Por Lucas Cachan
El pensamiento político de la filosofía aristotélica influyó fuertemente a lo largo de toda la historia. Más allá de que su obra ha tenido diversidad de temas, en “La Política” se destacan asuntos que bien podrían aplicarse, bajo un determinado análisis, a la actualidad política, social y económica. Es así que podemos encontrar distintos ejes analíticos para discutir el papel de los ciudadanos en la democracia liberal.
Según Aristóteles, la principal evidencia de que el ser humano no nace sólo es que éste necesitó de la creación, por cierto natural, del Estado para vivir en una perfecta asociación. El Estado es el último eslabón natural del hombre, que no podría haberlo alcanzado sin el lenguaje como herramienta elemental de comunicación, y es a partir de allí donde la política es una actividad en búsqueda de un orden estable, para construir una justicia posible y un bienestar colectivo.
Pero, ¿cuál es el fin que se intenta perseguir en la actualidad?. Parecería no haber duda de que los vínculos interpersonales son, una vez más, la respuesta para buscar soluciones y dar con una mejor calidad de vida. Ese sigue siendo el fin, como una necesidad intrínseca del ser humano, debido a que no podemos vivir uno sin el otro. Innegablemente, el primer paso para alcanzar el bien general es alcanzar una educación de conciencia democrática, la cual daría el entendimiento adecuado de las reglas de la democracia.

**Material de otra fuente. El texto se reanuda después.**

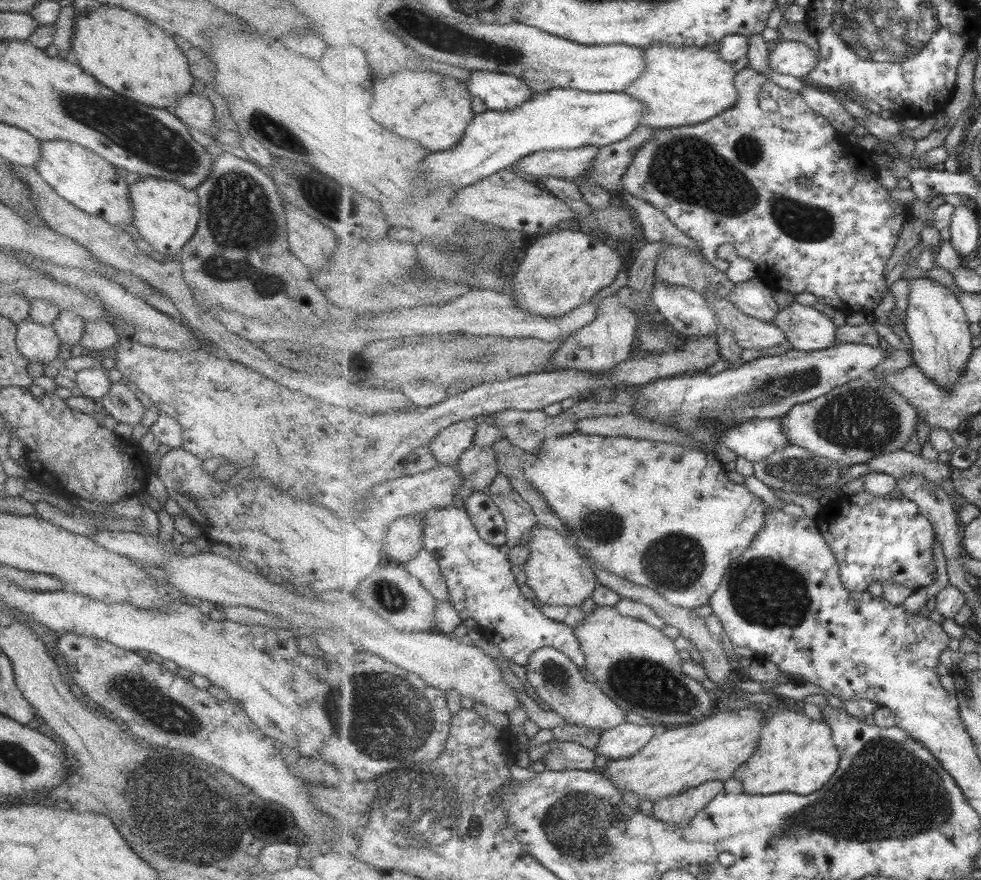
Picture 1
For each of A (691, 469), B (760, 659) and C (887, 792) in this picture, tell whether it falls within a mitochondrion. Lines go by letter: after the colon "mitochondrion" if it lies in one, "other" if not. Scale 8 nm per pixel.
A: other
B: other
C: mitochondrion

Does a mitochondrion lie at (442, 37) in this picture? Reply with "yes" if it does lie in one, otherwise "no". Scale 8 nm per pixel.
yes

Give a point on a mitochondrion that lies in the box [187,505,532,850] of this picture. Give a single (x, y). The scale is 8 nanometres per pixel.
(390, 720)

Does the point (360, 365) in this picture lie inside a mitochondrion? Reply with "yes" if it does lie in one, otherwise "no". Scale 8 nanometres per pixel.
no

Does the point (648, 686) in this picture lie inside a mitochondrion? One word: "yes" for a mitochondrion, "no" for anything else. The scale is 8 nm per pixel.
yes

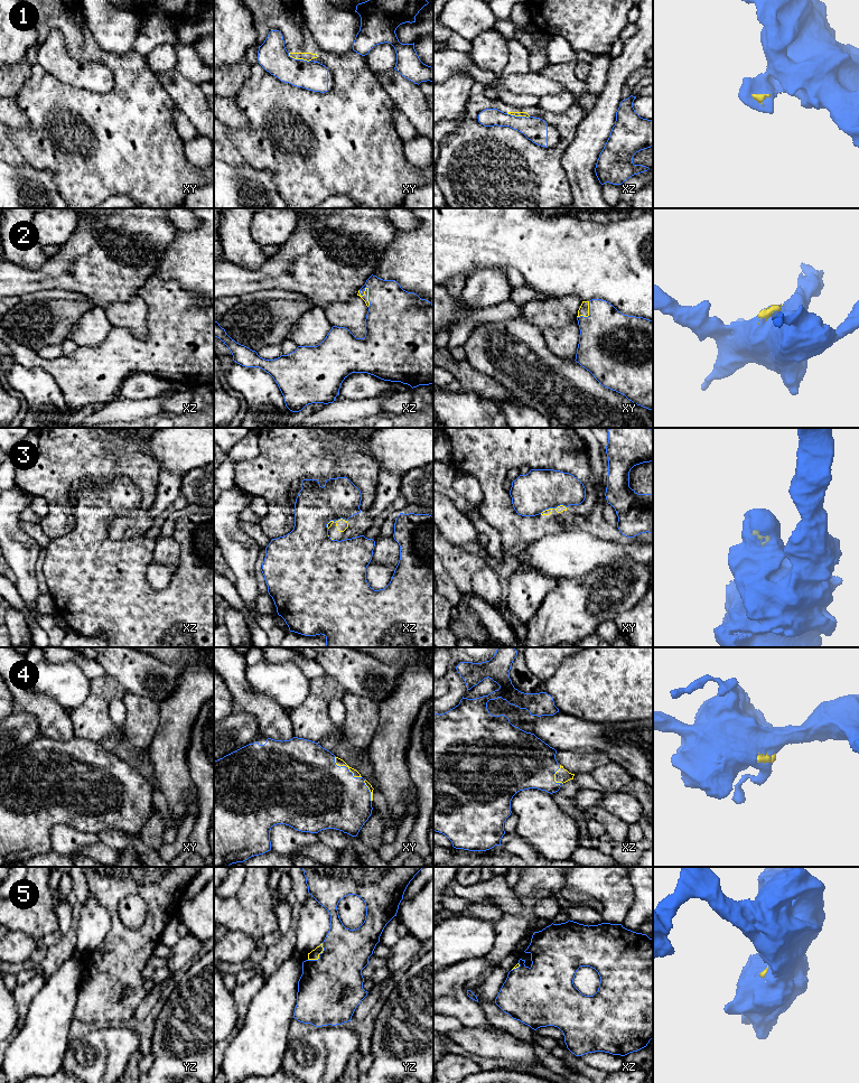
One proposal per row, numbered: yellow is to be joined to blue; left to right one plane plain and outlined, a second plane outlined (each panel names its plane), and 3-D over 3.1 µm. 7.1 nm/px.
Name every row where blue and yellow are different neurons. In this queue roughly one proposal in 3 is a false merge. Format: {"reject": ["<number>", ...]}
{"reject": ["1", "3"]}

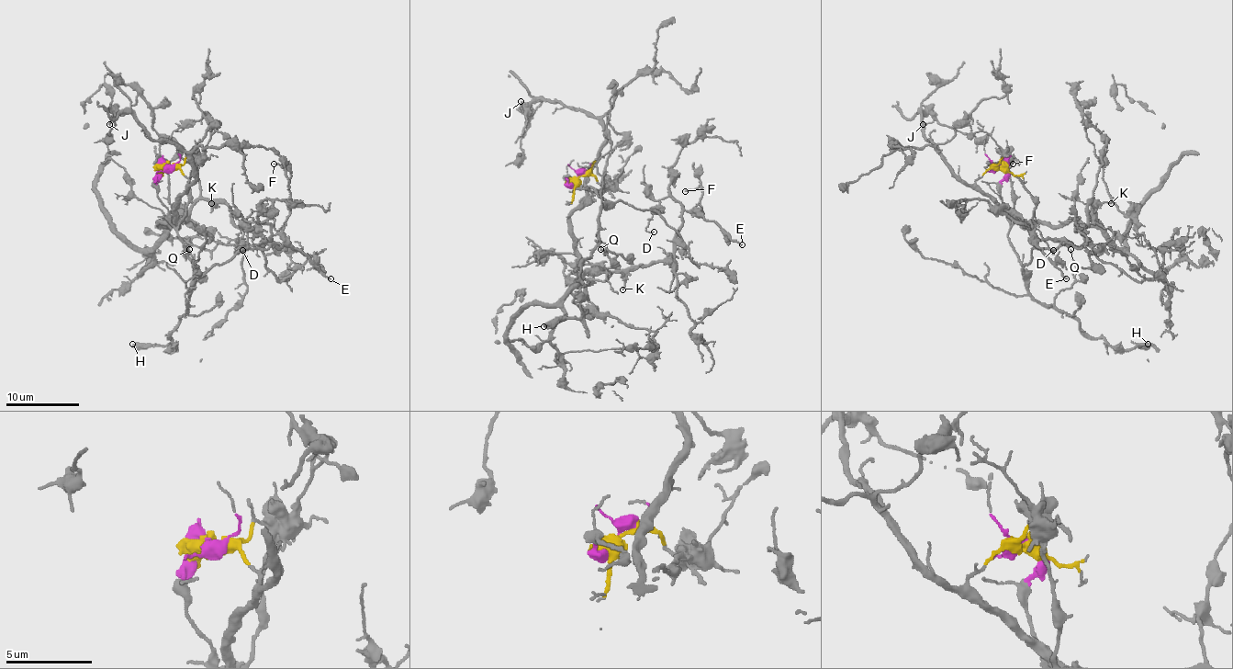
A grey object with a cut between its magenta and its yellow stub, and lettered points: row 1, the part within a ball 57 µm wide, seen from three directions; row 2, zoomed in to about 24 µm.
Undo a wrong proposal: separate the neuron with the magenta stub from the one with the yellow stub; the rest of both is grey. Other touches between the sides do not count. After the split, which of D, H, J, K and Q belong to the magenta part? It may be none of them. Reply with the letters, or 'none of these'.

Ahora bien, aunque podamos acercar posiciones aristotélicas a la actual realidad de la democracia liberal, algunas con mayor facilidad que otras, resulta por lo menos curiosa la similitud entre lo que para Aristóteles representaba la tiranía y el liberalismo, este último reconvertido en nuestros tiempos en neoliberalismo. El neoliberalismo utiliza los mismos recursos que la tiranía, descripta en “La Política”, usaba para fragmentar las asociaciones, que, a pesar de ser un producto natural del hombre, representó siempre una amenaza. En otras palabras, lo que Aristóteles llamo tiranía, bien podría considerarse ahora como neoliberalismo que, aunque carece de cuerpo político, es la fundamentación de la democracia liberal. De esta manera, el rol de la ciudadanía se encuentra maniatado por las premisas liberales.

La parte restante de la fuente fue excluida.